Leaving out the pictures, return word for word the stretch of entries below from the line holding "sense it was" through the line holding "Privacy Policy".
Content starts
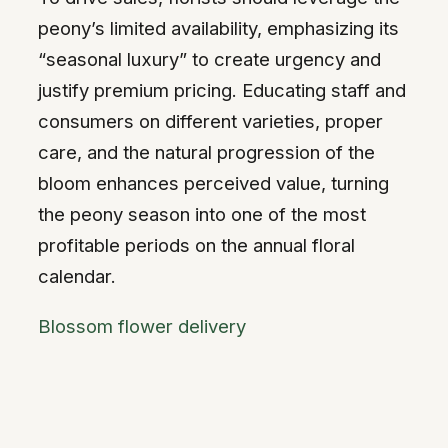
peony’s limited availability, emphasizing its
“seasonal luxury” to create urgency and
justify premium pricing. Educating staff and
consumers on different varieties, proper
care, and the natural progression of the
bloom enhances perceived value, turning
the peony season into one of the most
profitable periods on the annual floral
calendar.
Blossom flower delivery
Content ends
Content starts
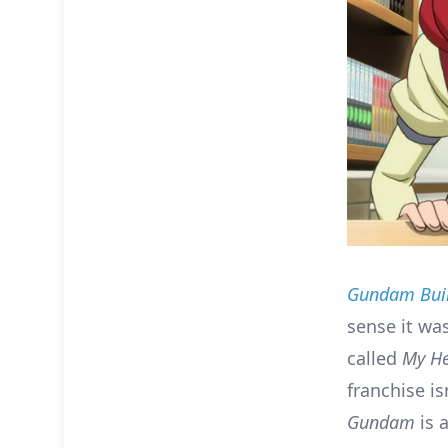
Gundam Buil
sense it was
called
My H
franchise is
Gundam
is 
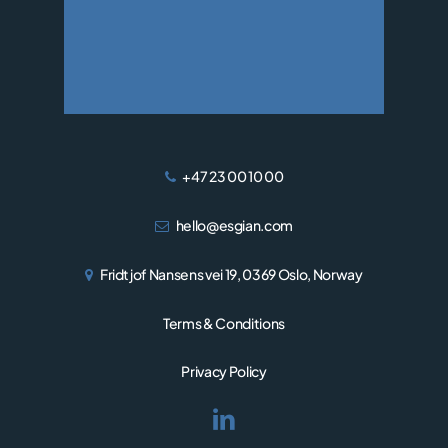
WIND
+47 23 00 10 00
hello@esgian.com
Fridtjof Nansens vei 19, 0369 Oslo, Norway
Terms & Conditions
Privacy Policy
Content ends
▶ RESULT OF THIS EXERCISE:
sense it was
called
My H
franchise is
Gundam
is 
WIND
+47 23 00 10 00
hello@esgian.com
Fridtjof Nansens vei 19, 0369 Oslo, Norway
Terms & Conditions
Privacy Policy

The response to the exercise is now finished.